Em face do exposto, os Juízes do Pleno da Secção do Contencioso Tributário deste Supremo Tribunal Administrativo acordam em tomar conhecimento do mérito do recurso e, concedendo-lhe provimento, anular a decisão arbitral recorrida.
Dispensamos a junção do acórdão para que remetemos, por indicarmos onde o mesmo pode ser consultado.
- Decisão -
8- Em face do exposto, os juízes do Pleno da Secção do Contencioso Tributário deste Supremo Tribunal Administrativo acordam em tomar conhecimento do mérito do recurso e, concedendo-lhe provimento, anular a decisão arbitral recorrida.
Custas pela Recorrida, com dispensa do pagamento do remanescente da taxa de justiça, por o presente acórdão ser meramente remissivo, o que configura a menor complexidade da causa para este efeito [cf. art. 527.º, n.ºs 1 e 2, do Código de Processo Civil, aplicável ex vi da do art. 281.º do CPPT, e art. 6.º, n.º 7, do Regulamento das Custas Processuais].
Comunique-se ao CAAD.
Lisboa, 23 de março de 2022. - Isabel Cristina Mota Marques da Silva (relatora) - Francisco António Pedrosa de Areal Rothes - Jorge Miguel Barroso de Aragão Seia - José Gomes Correia - Joaquim Manuel Charneca Condesso - Nuno Filipe Morgado Teixeira Bastos - Aníbal Augusto Ruivo Ferraz - Pedro Nuno Pinto Vergueiro - Paula Fernanda Cadilhe Ribeiro - Anabela Ferreira Alves Russo - Gustavo André Simões Lopes Courinha (vencido, de acordo com a declaração de voto junta).
Voto de Vencido
Voto vencido o presente acórdão por entender que, embora por razões pouco compreensíveis mas que aqui não importa conhecer, o Tribunal Arbitral, na sua decisão aqui escrutinada, decidiu desviar-se dos habituais focos da discussão nesta sede, a saber, o debate acerca da metodologia de determinação do IVA dedutível – onde este Supremo Tribunal já sedimentou ampla jurisprudência – e o debate acerca do ónus da prova dos requisitos para o direito à dedução em casos de concurso de operações isentas e não isentas – onde, entre outros, se pronunciou precisamente no Acórdão aqui trazido como decisão Fundamento.
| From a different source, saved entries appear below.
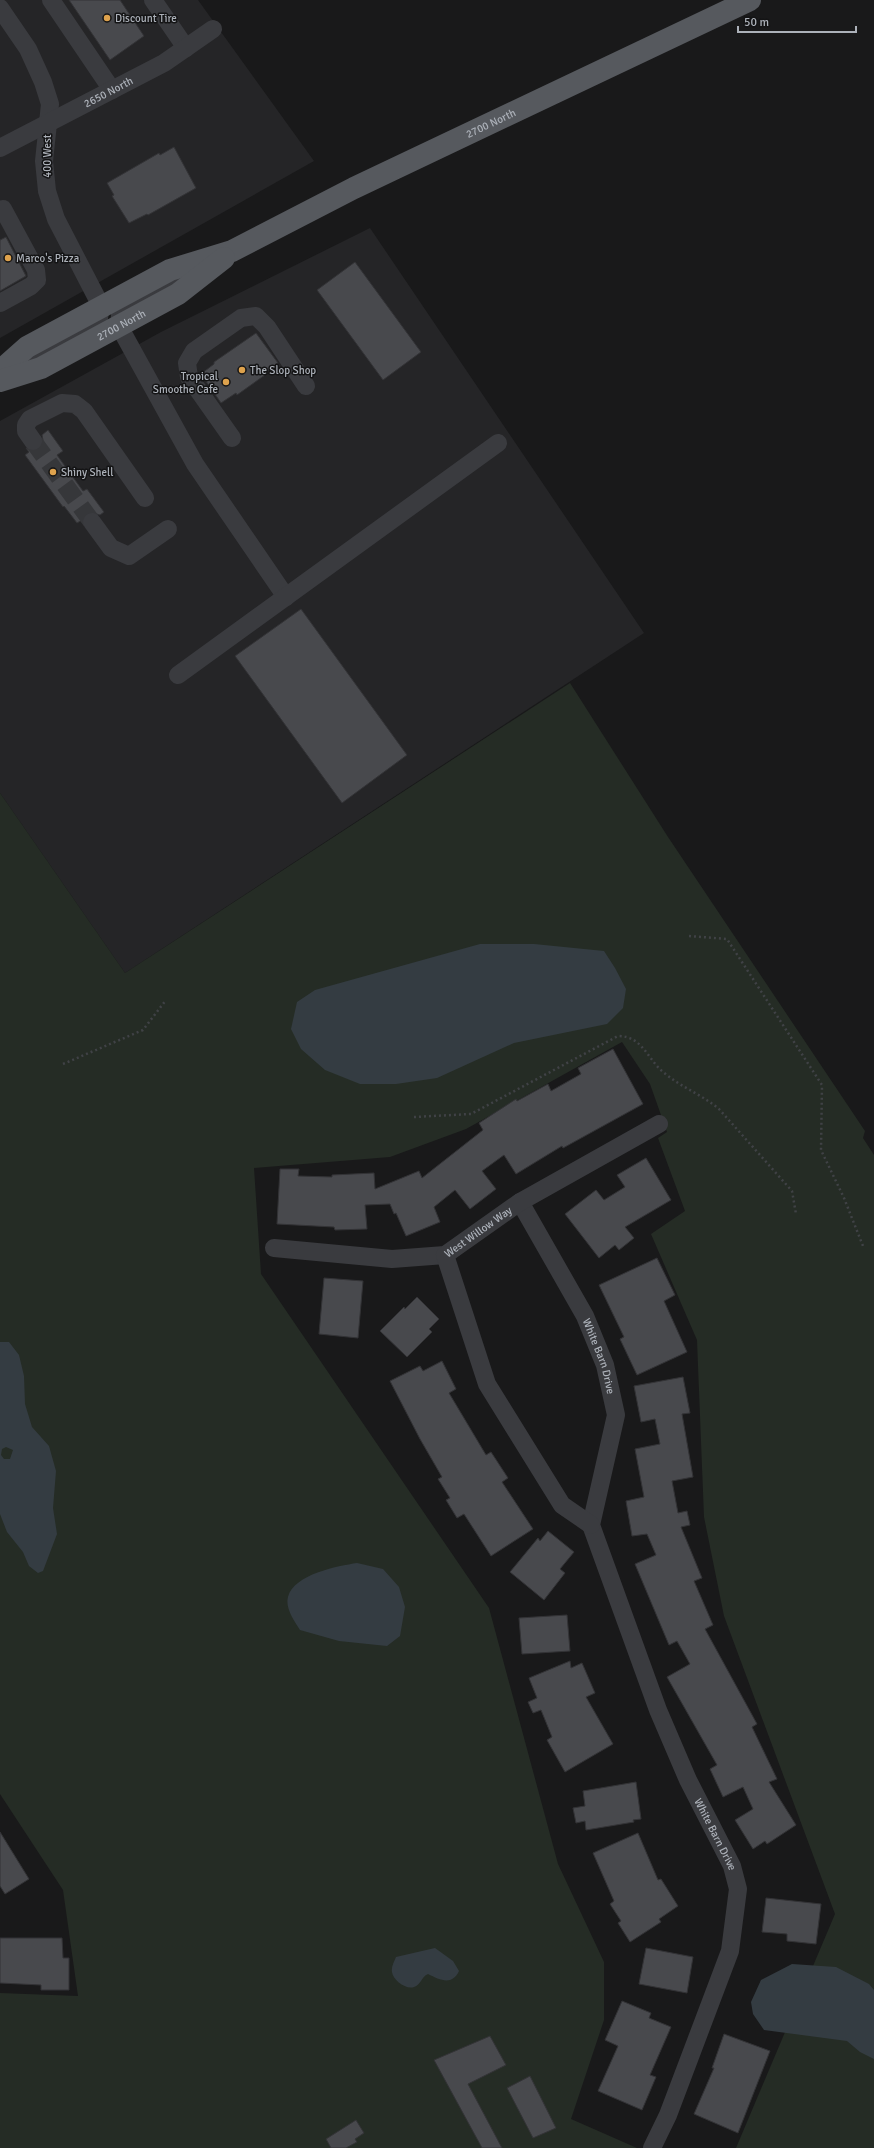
<svg xmlns="http://www.w3.org/2000/svg" width="874" height="2148" font-family="Signika,sans-serif">
<style>
.built{fill:#252527}
.green{fill:#252c25}
.water{fill:#343c42;fill-rule:evenodd}
.building{fill:#48494d;stroke:#333336}
.lines{fill:none;stroke-linecap:round;stroke-linejoin:round}
.minor-tunnel{stroke:#36373a;stroke-width:18;stroke-dasharray:18 9;stroke-linecap:butt}
.path{stroke:#404246;stroke-width:2.5;stroke-dasharray:2 3;stroke-linecap:butt}
.minor{stroke:#3a3b3f;stroke-width:18}
.major{stroke:#56595e;stroke-width:22}
.poi-dot{fill:#dea24d;stroke:#141415;stroke-width:1.5}
.labels{text-anchor:middle;stroke-width:3;stroke-linejoin:round;paint-order:stroke}
.poi-label{font-size:11px;fill:#acb1b9;stroke:#141415;text-anchor:start}
.street-label{font-size:11px;fill:#acb1b9;stroke:#141415}
</style>
<rect width="100%" height="100%" fill="#19191a"/>
<path class="built" d="M0,0h198l116,161 -314,177z
M370,228l274,405 -519,340 -125,-180v-372l161,-89z"/>
<path class="green" d="M570,683l98,154 197,294 -2,7 11,17v993h-138l99,-234 -111,-298 -20,-99 -7,-177 -46,-106 34,-23 -27,-73 9,-6 -17,-48 -28,-42 -156,87 -76,28 -136,11 7,106 228,334 69,256 46,98v58l-33,99 66,29h-637v-155l78,3 -15,-106 -63,-96v-1001l125,180z"/>
<path class="water" d="M480,944h54l70,7 11,17 11,21 -3,19 -16,16 -93,19 -77,35 -41,6h-36l-35,-14 -24,-21 -10,-20 6,-27 18,-12z
M0,1342h9l10,13 5,21 1,28 7,23 17,19 7,25 -3,37 4,26 -14,37 -5,2 -9,-7 -6,-14 -16,-20 -7,-18zM6,1447l7,3 -3,9h-6l-3,-4 1,-6z
M357,1563l26,6 16,18 6,20 -5,29 -13,10 -48,-5 -39,-11c-6,-9 -15,-22 -12,-33 6,-23 50,-31 69,-34z
M435,1948l18,13 6,10c-7,15 -19,9 -31,3 -7,3 -7,11 -14,13 -8,3 -21,-7 -22,-15 -1,-5 2,-10 4,-15z
M792,1964l44,3 33,17 5,6v69l-14,-7 -13,-11 -83,-11 -11,-16 -2,-12 10,-22z"/>
<path class="building" d="M69,0h51l24,36 -34,24z
M174,147l22,41 -48,27 -1,-1 -18,9 -17,-27 2,-1 -7,-12 52,-30 1,2z
M6,237l20,39 -26,15v-51z
M355,262l66,90 -38,28 -66,-90z
M256,333l22,30 -14,10 1,2 -28,20 -1,-2 -15,10 -20,-29 13,-10v-2z
M48,430l15,21 -6,4 26,36 4,-2 17,23 -4,3 -10,-3 -4,2 -4,6 -5,3 -13,-17 -1,1 -38,-52 4,-3 -3,-4 8,3 5,-2 4,-9 -1,-5z
M301,609l106,146 -65,48 -107,-147z
M613,1049l30,55 -80,44 -1,-2 -46,28 -12,-19 -22,16 14,18 -26,20 -15,-19 -21,17 6,15 -34,14 -10,-23 -2,1 -4,-10 -25,1 2,24 -32,1 -1,-3 -57,-3 3,-55h19l-1,7 34,1v-2l42,-2 1,16 44,-18 3,7 61,-48 -4,-7 37,-24 1,2 31,-17 3,7 30,-17 -3,-6z
M646,1158l25,42 -46,27 9,11 -15,12 -4,-5 -16,13 -34,-44 31,-24 8,10 21,-13 -8,-12z
M657,1258l18,37 -11,6 23,51 -50,23 -17,-36 4,-2 -25,-52z
M324,1278l39,3 -5,57 -39,-4z
M417,1297l22,22 -10,10 3,3 -25,25 -27,-26 24,-24 1,2z
M442,1361l14,28 -7,4 37,62 5,-3 17,26 -6,4 31,47 -42,27 -27,-42 -7,4 -11,-18 4,-2 -12,-19 4,-2 -22,-38 -30,-58 30,-15 3,5z
M683,1377l7,36 -8,1 11,63 -21,4 6,32 9,-2 3,14 -9,2 21,51 -8,3 19,44 -8,4 52,95 -5,3 25,52 -8,3 27,43 -29,19 -2,-3 -12,8 -18,-29 18,-11 -10,-22 -20,10 -13,-28 7,-4 -50,-88 23,-13 -13,-23 -8,4 -34,-81 21,-9 -9,-21 -15,2 -6,-35 18,-4 -9,-48 25,-5 -5,-25 -14,3 -7,-36z
M548,1531l26,21 -14,17 5,4 -21,27 -34,-28 28,-34 2,3z
M567,1615l3,36 -48,3 -3,-36z
M570,1661l1,7 11,-5 13,30 -9,4 27,47 -48,28 -18,-32 5,-3 -11,-27 -8,3 -5,-11 9,-4 -8,-20z
M636,1782l5,37 -8,1 1,2 -48,8 -1,-9 -9,2 -3,-15 12,-2 -2,-15z
M0,1832l29,47 -24,15 -5,-8z
M638,1833l20,47 3,-1 17,27 -19,13 2,3 -31,20 -12,-19 3,-2 -11,-17 4,-3 -21,-48z
M766,1898l55,6 -5,40 -29,-3v-7l-25,-2z
M0,1938h62l1,20h6v32h-28v-5l-41,-2z
M646,1948l47,9 -6,36 -48,-9z
M622,2001l29,12 -2,5 22,9 -21,48 6,2 -14,33 -44,-19 20,-45 -13,-6z
M724,2034l46,17 -32,82 -44,-19 20,-46h-2z
M490,2036l16,29 -38,19 34,64h-20l-48,-88z
M530,2076l26,52 -23,10 -26,-50z
M356,2120l8,13 -9,6 2,3 -11,6h-15l-5,-9z"/>
<g class="lines">
<path class="minor-tunnel" d="M33,441l59,81"/>
<path class="path" d="M689,936l38,3 95,146 -1,65 23,48 19,48
M63,1064l80,-34 23,-30
M414,1117l57,-3 147,-78c24,0 29,22 44,35 18,16 39,23 57,38l73,82 4,23"/>
<g class="minor">
<path d="M51,0l61,90"/>
<path d="M153,0l33,48"/>
<path d="M0,8l28,41 15,33 7,22 -6,57 3,30 9,28 45,87 -2,12 -7,6 -84,48"/>
<path id="s1" d="M0,148l164,-85 49,-34"/>
<path d="M200,268l-71,37 -9,10 -1,11 76,138 91,133"/>
<path d="M0,303l31,-17 6,-6 -1,-10 -33,-61"/>
<path d="M232,438l-43,-61 -2,-14 7,-12 47,-33 15,-2 11,11 39,59"/>
<path d="M33,441l-7,-10v-6l4,-6 32,-16 13,1 9,7 61,87"/>
<path d="M92,522l19,26 18,8 39,-27"/>
<path d="M178,675l320,-232"/>
<path id="s2" d="M520,1202l65,114 20,49 11,50 -25,110 67,185 30,70 44,86 6,23 -8,62 -62,164 -16,33"/>
<path id="s3" d="M274,1248l118,11 53,-4 75,-53 139,-78"/>
<path d="M445,1255l42,129 75,121 29,20"/>
</g>
<g class="major">
<path id="s4" d="M0,371l27,-24 143,-77 62,-19 122,-63 396,-188"/>
<path id="s5" d="M0,381l41,-13 137,-74 46,-36"/>
</g>
</g>
<g class="poi-dot">
<circle cx="107" cy="18" r="4"/>
<circle cx="8" cy="258" r="4"/>
<circle cx="242" cy="370" r="4"/>
<circle cx="226" cy="382" r="4"/>
<circle cx="53" cy="472" r="4"/>
</g>
<g class="labels">
<g class="poi-label">
<text x="115" y="22">Discount Tire</text>
<text x="16" y="262">Marco's Pizza</text>
<text x="250" y="374">The Slop Shop</text>
<text x="218" y="380" text-anchor="end">Tropical<tspan x="218" dy="13">Smoothe Cafe</tspan></text>
<text x="61" y="476">Shiny Shell</text>
</g>
<g class="street-label">
<text dy="4" stroke="none"><textPath href="#s1" startOffset="122">2650 North</textPath></text>
<text dy="4" stroke="none"><textPath href="#s4" startOffset="552">2700 North</textPath></text>
<text transform="translate(47 156) rotate(-90)" y="4">400 West</text>
<text dy="4" stroke="none"><textPath href="#s5" startOffset="134">2700 North</textPath></text>
<text dy="4" stroke="none"><textPath href="#s3" startOffset="212">West Willow Way</textPath></text>
<text dy="4" stroke="none"><textPath href="#s2" startOffset="174">White Barn Drive</textPath></text>
<text dy="4" stroke="none"><textPath href="#s2" startOffset="682">White Barn Drive</textPath></text>
</g>
</g>
<path d="M738 26v6h118v-6" fill="none" stroke="#acb1b9" stroke-width="2"/>
<text x="744" y="26" font-size="12" fill="#acb1b9" stroke="#141415" stroke-width="3" paint-order="stroke">50 m</text>
</svg>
Na verdade, aquele Tribunal Arbitral decidiu, de motu proprio, indagar acerca do circunstancialismo legal de que depende a aplicação da metodologia adotada pela AT. Ora, em absoluto rigor, entendo que este Supremo Tribunal não se pronunciou, ao menos na decisão fundamento aqui trazida para contraste com a decisão recorrida, acerca dessa estrita questão.
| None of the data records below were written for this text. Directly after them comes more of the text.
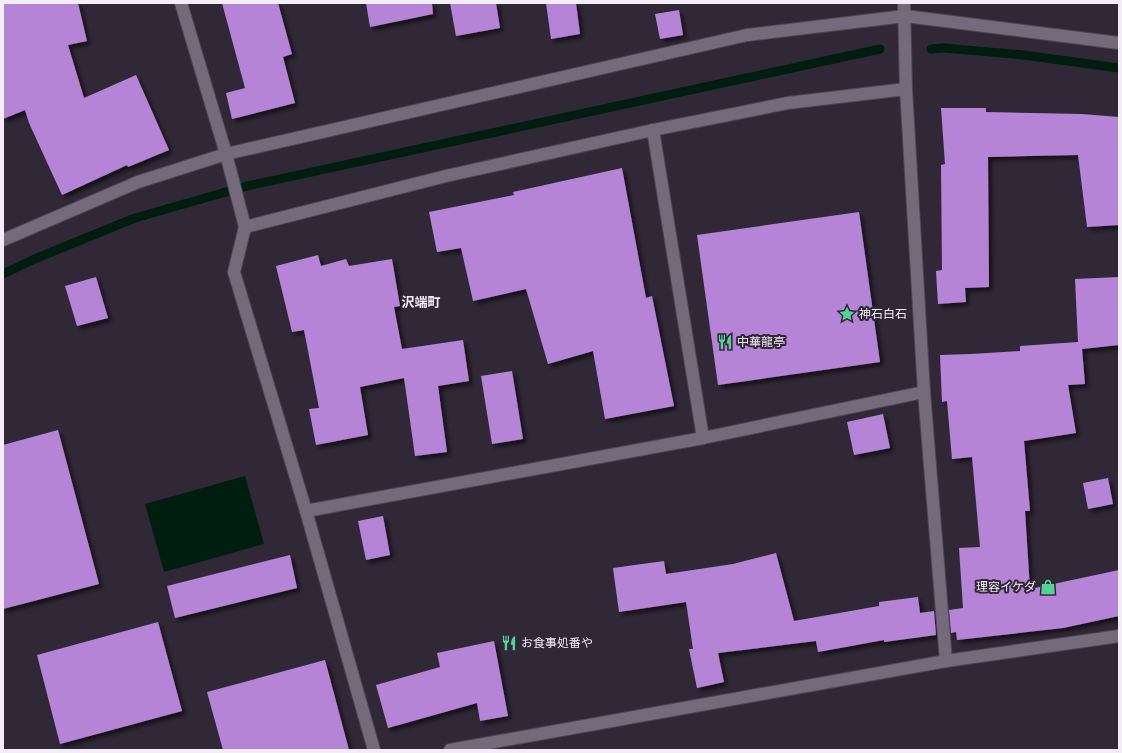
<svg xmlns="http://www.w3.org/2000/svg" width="1122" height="753" font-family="Figtree,'Noto Sans JP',sans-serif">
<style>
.water{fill:#001e0f}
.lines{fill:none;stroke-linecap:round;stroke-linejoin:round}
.stream{stroke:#001e0f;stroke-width:9}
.building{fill:#b684d7;filter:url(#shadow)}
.service-casing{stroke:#4d4652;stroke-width:14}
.minor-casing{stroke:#4d4652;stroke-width:14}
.service{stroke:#746a7b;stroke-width:12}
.minor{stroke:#746a7b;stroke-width:12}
.labels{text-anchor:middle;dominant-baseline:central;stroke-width:4;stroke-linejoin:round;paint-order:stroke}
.poi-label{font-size:12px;fill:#f2edf6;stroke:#312837;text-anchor:start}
.neighbourhood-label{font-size:13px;font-weight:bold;fill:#f2edf6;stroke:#312837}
</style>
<defs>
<filter id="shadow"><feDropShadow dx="3.5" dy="3.5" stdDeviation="2" flood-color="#0009"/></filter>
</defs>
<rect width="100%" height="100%" fill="#312837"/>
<path class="water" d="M 245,476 L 264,544 L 164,572 L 145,504 Z"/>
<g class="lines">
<g class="stream">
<path d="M 931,49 L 944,48 L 1023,55 L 1119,68"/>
<path d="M 3,274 L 37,258 L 135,218 L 247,186 L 880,49"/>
</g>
</g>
<g class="building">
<path d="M 3,3 L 78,3 L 87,41 L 68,45 L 84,98 L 136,75 L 169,150 L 128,167 L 127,165 L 62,195 L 29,123 L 25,110 L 3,119 Z"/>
<path d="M 222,3 L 278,3 L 292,54 L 283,57 L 295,103 L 232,119 L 226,93 L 245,88 Z"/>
<path d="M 366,3 L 432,3 L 433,14 L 370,27 Z"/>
<path d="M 450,3 L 496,3 L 500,28 L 456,36 Z"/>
<path d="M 546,3 L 576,3 L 580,34 L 551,39 Z"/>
<path d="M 679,10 L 683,35 L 660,39 L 655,14 Z"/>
<path d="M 941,108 L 986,108 L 986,112 L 1082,114 L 1119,117 L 1119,225 L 1087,227 L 1078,155 L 988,157 L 989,287 L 965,288 L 966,302 L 938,304 L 936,271 L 942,270 L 941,165 L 945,164 Z"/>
<path d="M 622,168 L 646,298 L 652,296 L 674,406 L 605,419 L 593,351 L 548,364 L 526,289 L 473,301 L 461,248 L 437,252 L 429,212 L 514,195 L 513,192 Z"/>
<path d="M 859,212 L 880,362 L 718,385 L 697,235 Z"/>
<path d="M 318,255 L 321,266 L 346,259 L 349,266 L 392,259 L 400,306 L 394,307 L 402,349 L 463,340 L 469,381 L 438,386 L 447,452 L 415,456 L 404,378 L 360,387 L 368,435 L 316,445 L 309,409 L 319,408 L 304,330 L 292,332 L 276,266 Z"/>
<path d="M 96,277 L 108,318 L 77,326 L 65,286 Z"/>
<path d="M 1119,277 L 1119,345 L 1082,349 L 1085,384 L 1068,385 L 1076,433 L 1024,441 L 1030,511 L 1025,511 L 1030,589 L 1119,570 L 1119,616 L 1063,628 L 957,640 L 956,632 L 951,633 L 949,610 L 963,608 L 959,548 L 980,547 L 972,457 L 952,459 L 947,401 L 942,402 L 940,355 L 971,354 L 1020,351 L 1020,346 L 1078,342 L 1075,279 Z"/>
<path d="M 512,371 L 523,439 L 492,444 L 481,376 Z"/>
<path d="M 883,414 L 890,448 L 854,455 L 847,422 Z"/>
<path d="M 58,430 L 99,584 L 3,609 L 3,445 Z"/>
<path d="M 1108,478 L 1113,504 L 1088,509 L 1083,483 Z"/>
<path d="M 383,516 L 390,555 L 366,560 L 358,521 Z"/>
<path d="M 776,553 L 794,621 L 879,606 L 879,602 L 918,597 L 920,613 L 934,611 L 936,635 L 884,642 L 884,640 L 818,652 L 816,641 L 718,653 L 724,682 L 697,688 L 689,649 L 693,649 L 686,602 L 619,612 L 613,568 L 664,561 L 666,574 L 733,564 Z"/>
<path d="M 290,555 L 297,588 L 175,618 L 167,586 Z"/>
<path d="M 158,622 L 182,711 L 60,744 L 37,655 Z"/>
<path d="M 494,641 L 508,716 L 480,721 L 477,703 L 388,728 L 376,685 L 440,667 L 437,653 Z"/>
<path d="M 325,660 L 349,750 L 223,750 L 207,692 Z"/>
</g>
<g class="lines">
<defs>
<g id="service">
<path d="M 653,130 L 703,438"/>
<path d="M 245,227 L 446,176 L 653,130 L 788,103 L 906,89"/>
</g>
<g id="minor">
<path d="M 181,3 L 226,154 L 245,227 L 234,272 L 306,511 L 374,750"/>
<path d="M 904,3 L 906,89 L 924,392 L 946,661"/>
<path d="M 3,240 L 138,182 L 226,154 L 747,35 L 905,16 L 1119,43"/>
<path d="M 306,511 L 703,438 L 924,392"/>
<path d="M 450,750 L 946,661 L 1119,636"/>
</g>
</defs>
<use href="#service" class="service-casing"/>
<use href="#minor" class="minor-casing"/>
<use href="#service" class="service"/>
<use href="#minor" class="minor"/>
</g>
<defs>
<symbol id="sight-bare" viewBox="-9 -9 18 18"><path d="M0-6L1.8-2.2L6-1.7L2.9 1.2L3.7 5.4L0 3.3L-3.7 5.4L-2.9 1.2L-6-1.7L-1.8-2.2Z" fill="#54d396" stroke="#312837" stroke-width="2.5" paint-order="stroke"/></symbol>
<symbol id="restaurant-bare" viewBox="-9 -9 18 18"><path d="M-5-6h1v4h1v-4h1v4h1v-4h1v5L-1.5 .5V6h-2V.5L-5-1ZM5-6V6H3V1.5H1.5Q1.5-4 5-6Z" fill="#54d396" stroke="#312837" stroke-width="2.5" paint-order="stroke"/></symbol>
<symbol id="shop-bare" viewBox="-9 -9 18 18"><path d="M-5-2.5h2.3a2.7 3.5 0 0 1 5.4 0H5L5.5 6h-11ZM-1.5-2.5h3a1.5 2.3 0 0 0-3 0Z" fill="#54d396" stroke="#312837" stroke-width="2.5" paint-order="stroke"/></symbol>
</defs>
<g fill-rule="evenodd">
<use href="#sight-bare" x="836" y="303" width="22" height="22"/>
<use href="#restaurant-bare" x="714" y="331" width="22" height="22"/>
<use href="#shop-bare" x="1037" y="576" width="22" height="22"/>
<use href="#restaurant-bare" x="498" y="632" width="22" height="22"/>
</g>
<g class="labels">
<g class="poi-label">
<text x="859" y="314">神石白石</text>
<text x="737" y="342">中華龍亭</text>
<text x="1036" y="587" text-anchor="end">理容イケダ</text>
<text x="521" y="643">お食事処番や</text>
</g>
<g class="neighbourhood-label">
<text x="421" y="302">沢端町</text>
</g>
</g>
<rect width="1122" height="753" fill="none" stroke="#f2edf6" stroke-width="8"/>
</svg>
Tenderia a concluir, por isso, que não é possível a este Tribunal identificar uma efetiva contradição, porquanto as decisões em confronto se pronunciaram sobre questões de Direito que, pese embora incidindo sobre a temática geral do ónus da prova, me parecem distintas quanto aos factos sobre que incide um tal ónus, situados em momentos metodologicamente distintos. O que significa que, ao menos em abstracto, ambas as leituras poderiam estar corretas.